WHAT IS BEING ASKED
Return every entry exactly.

ENTRIES SHOWN
----
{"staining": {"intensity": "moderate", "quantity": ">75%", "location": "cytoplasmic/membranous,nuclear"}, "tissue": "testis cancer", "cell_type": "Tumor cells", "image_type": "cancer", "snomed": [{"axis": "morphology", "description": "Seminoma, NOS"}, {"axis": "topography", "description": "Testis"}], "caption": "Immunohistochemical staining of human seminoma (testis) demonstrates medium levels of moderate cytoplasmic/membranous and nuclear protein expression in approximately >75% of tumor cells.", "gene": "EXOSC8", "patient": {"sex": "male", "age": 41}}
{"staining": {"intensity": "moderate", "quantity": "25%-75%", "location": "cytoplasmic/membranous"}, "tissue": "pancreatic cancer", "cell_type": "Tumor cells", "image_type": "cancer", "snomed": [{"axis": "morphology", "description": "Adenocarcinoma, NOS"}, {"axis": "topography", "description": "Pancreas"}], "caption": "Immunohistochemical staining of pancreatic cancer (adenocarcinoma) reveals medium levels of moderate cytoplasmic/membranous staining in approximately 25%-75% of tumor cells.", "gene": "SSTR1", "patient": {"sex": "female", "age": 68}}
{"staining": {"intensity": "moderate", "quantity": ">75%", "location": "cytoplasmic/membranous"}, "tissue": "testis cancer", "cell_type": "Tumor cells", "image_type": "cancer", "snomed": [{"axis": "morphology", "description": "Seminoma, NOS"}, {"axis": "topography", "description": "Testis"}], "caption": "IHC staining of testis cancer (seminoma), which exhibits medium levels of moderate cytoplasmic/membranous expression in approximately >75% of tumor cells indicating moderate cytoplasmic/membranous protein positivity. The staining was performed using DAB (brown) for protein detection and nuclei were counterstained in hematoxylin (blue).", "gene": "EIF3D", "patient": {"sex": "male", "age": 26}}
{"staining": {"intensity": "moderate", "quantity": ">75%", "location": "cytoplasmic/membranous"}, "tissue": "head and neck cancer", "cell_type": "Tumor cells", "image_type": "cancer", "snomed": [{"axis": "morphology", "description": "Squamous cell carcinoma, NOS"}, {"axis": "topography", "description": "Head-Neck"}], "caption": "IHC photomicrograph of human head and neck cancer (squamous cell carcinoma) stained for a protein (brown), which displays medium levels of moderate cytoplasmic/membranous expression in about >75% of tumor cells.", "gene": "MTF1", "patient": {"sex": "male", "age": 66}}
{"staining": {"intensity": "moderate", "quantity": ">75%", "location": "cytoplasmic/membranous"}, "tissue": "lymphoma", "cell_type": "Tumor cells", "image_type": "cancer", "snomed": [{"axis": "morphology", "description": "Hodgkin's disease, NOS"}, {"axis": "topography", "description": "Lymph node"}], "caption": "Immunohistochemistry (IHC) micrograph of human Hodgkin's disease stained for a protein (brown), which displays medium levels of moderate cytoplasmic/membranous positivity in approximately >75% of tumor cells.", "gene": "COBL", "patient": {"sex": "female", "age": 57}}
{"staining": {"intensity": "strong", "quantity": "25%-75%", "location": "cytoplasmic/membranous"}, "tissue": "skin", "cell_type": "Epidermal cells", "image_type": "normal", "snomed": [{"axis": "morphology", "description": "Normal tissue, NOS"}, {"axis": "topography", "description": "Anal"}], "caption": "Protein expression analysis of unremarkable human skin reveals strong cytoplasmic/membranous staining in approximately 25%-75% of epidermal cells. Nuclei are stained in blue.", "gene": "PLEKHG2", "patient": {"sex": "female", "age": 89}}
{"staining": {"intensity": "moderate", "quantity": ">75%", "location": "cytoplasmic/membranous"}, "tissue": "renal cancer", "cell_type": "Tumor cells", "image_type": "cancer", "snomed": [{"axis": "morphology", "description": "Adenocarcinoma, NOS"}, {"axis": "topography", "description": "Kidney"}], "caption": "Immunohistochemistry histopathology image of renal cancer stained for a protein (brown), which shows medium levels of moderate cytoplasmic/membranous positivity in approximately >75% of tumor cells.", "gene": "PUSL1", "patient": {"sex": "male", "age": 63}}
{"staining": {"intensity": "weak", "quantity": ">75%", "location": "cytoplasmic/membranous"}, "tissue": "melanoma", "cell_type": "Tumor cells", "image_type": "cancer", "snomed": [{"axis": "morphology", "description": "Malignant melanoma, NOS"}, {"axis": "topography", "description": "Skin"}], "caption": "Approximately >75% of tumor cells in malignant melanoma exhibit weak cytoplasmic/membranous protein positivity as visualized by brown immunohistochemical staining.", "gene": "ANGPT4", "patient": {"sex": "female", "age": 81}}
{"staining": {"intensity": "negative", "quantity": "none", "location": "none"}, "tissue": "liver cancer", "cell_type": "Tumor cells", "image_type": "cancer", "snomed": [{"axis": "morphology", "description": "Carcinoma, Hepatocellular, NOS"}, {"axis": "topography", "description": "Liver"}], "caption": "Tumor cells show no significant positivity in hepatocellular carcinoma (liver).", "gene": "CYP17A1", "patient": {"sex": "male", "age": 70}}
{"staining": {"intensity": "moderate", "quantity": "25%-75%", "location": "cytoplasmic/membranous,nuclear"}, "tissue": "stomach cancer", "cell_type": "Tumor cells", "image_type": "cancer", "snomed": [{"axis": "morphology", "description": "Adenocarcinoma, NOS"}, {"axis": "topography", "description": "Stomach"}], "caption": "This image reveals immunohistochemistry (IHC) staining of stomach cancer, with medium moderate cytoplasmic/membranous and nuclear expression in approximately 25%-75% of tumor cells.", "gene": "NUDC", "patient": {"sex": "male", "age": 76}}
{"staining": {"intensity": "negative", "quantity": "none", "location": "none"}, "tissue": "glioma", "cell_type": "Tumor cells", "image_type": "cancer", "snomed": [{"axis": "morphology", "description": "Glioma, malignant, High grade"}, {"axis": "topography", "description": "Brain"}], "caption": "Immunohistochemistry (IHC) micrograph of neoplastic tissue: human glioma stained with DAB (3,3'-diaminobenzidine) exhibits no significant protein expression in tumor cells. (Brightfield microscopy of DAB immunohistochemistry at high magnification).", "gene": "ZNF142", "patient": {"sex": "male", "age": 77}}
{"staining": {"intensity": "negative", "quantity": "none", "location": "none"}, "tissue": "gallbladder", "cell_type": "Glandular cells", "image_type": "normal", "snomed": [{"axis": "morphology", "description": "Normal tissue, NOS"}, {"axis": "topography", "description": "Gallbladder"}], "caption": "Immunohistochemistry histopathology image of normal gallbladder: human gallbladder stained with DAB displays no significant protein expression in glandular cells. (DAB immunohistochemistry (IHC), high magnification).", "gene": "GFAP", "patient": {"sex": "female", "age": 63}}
----
ANSWER SPACE
{"staining": {"intensity": "moderate", "quantity": ">75%", "location": "cytoplasmic/membranous,nuclear"}, "tissue": "testis cancer", "cell_type": "Tumor cells", "image_type": "cancer", "snomed": [{"axis": "morphology", "description": "Seminoma, NOS"}, {"axis": "topography", "description": "Testis"}], "caption": "Immunohistochemical staining of human seminoma (testis) demonstrates medium levels of moderate cytoplasmic/membranous and nuclear protein expression in approximately >75% of tumor cells.", "gene": "EXOSC8", "patient": {"sex": "male", "age": 41}}
{"staining": {"intensity": "moderate", "quantity": "25%-75%", "location": "cytoplasmic/membranous"}, "tissue": "pancreatic cancer", "cell_type": "Tumor cells", "image_type": "cancer", "snomed": [{"axis": "morphology", "description": "Adenocarcinoma, NOS"}, {"axis": "topography", "description": "Pancreas"}], "caption": "Immunohistochemical staining of pancreatic cancer (adenocarcinoma) reveals medium levels of moderate cytoplasmic/membranous staining in approximately 25%-75% of tumor cells.", "gene": "SSTR1", "patient": {"sex": "female", "age": 68}}
{"staining": {"intensity": "moderate", "quantity": ">75%", "location": "cytoplasmic/membranous"}, "tissue": "testis cancer", "cell_type": "Tumor cells", "image_type": "cancer", "snomed": [{"axis": "morphology", "description": "Seminoma, NOS"}, {"axis": "topography", "description": "Testis"}], "caption": "IHC staining of testis cancer (seminoma), which exhibits medium levels of moderate cytoplasmic/membranous expression in approximately >75% of tumor cells indicating moderate cytoplasmic/membranous protein positivity. The staining was performed using DAB (brown) for protein detection and nuclei were counterstained in hematoxylin (blue).", "gene": "EIF3D", "patient": {"sex": "male", "age": 26}}
{"staining": {"intensity": "moderate", "quantity": ">75%", "location": "cytoplasmic/membranous"}, "tissue": "head and neck cancer", "cell_type": "Tumor cells", "image_type": "cancer", "snomed": [{"axis": "morphology", "description": "Squamous cell carcinoma, NOS"}, {"axis": "topography", "description": "Head-Neck"}], "caption": "IHC photomicrograph of human head and neck cancer (squamous cell carcinoma) stained for a protein (brown), which displays medium levels of moderate cytoplasmic/membranous expression in about >75% of tumor cells.", "gene": "MTF1", "patient": {"sex": "male", "age": 66}}
{"staining": {"intensity": "moderate", "quantity": ">75%", "location": "cytoplasmic/membranous"}, "tissue": "lymphoma", "cell_type": "Tumor cells", "image_type": "cancer", "snomed": [{"axis": "morphology", "description": "Hodgkin's disease, NOS"}, {"axis": "topography", "description": "Lymph node"}], "caption": "Immunohistochemistry (IHC) micrograph of human Hodgkin's disease stained for a protein (brown), which displays medium levels of moderate cytoplasmic/membranous positivity in approximately >75% of tumor cells.", "gene": "COBL", "patient": {"sex": "female", "age": 57}}
{"staining": {"intensity": "strong", "quantity": "25%-75%", "location": "cytoplasmic/membranous"}, "tissue": "skin", "cell_type": "Epidermal cells", "image_type": "normal", "snomed": [{"axis": "morphology", "description": "Normal tissue, NOS"}, {"axis": "topography", "description": "Anal"}], "caption": "Protein expression analysis of unremarkable human skin reveals strong cytoplasmic/membranous staining in approximately 25%-75% of epidermal cells. Nuclei are stained in blue.", "gene": "PLEKHG2", "patient": {"sex": "female", "age": 89}}
{"staining": {"intensity": "moderate", "quantity": ">75%", "location": "cytoplasmic/membranous"}, "tissue": "renal cancer", "cell_type": "Tumor cells", "image_type": "cancer", "snomed": [{"axis": "morphology", "description": "Adenocarcinoma, NOS"}, {"axis": "topography", "description": "Kidney"}], "caption": "Immunohistochemistry histopathology image of renal cancer stained for a protein (brown), which shows medium levels of moderate cytoplasmic/membranous positivity in approximately >75% of tumor cells.", "gene": "PUSL1", "patient": {"sex": "male", "age": 63}}
{"staining": {"intensity": "weak", "quantity": ">75%", "location": "cytoplasmic/membranous"}, "tissue": "melanoma", "cell_type": "Tumor cells", "image_type": "cancer", "snomed": [{"axis": "morphology", "description": "Malignant melanoma, NOS"}, {"axis": "topography", "description": "Skin"}], "caption": "Approximately >75% of tumor cells in malignant melanoma exhibit weak cytoplasmic/membranous protein positivity as visualized by brown immunohistochemical staining.", "gene": "ANGPT4", "patient": {"sex": "female", "age": 81}}
{"staining": {"intensity": "negative", "quantity": "none", "location": "none"}, "tissue": "liver cancer", "cell_type": "Tumor cells", "image_type": "cancer", "snomed": [{"axis": "morphology", "description": "Carcinoma, Hepatocellular, NOS"}, {"axis": "topography", "description": "Liver"}], "caption": "Tumor cells show no significant positivity in hepatocellular carcinoma (liver).", "gene": "CYP17A1", "patient": {"sex": "male", "age": 70}}
{"staining": {"intensity": "moderate", "quantity": "25%-75%", "location": "cytoplasmic/membranous,nuclear"}, "tissue": "stomach cancer", "cell_type": "Tumor cells", "image_type": "cancer", "snomed": [{"axis": "morphology", "description": "Adenocarcinoma, NOS"}, {"axis": "topography", "description": "Stomach"}], "caption": "This image reveals immunohistochemistry (IHC) staining of stomach cancer, with medium moderate cytoplasmic/membranous and nuclear expression in approximately 25%-75% of tumor cells.", "gene": "NUDC", "patient": {"sex": "male", "age": 76}}
{"staining": {"intensity": "negative", "quantity": "none", "location": "none"}, "tissue": "glioma", "cell_type": "Tumor cells", "image_type": "cancer", "snomed": [{"axis": "morphology", "description": "Glioma, malignant, High grade"}, {"axis": "topography", "description": "Brain"}], "caption": "Immunohistochemistry (IHC) micrograph of neoplastic tissue: human glioma stained with DAB (3,3'-diaminobenzidine) exhibits no significant protein expression in tumor cells. (Brightfield microscopy of DAB immunohistochemistry at high magnification).", "gene": "ZNF142", "patient": {"sex": "male", "age": 77}}
{"staining": {"intensity": "negative", "quantity": "none", "location": "none"}, "tissue": "gallbladder", "cell_type": "Glandular cells", "image_type": "normal", "snomed": [{"axis": "morphology", "description": "Normal tissue, NOS"}, {"axis": "topography", "description": "Gallbladder"}], "caption": "Immunohistochemistry histopathology image of normal gallbladder: human gallbladder stained with DAB displays no significant protein expression in glandular cells. (DAB immunohistochemistry (IHC), high magnification).", "gene": "GFAP", "patient": {"sex": "female", "age": 63}}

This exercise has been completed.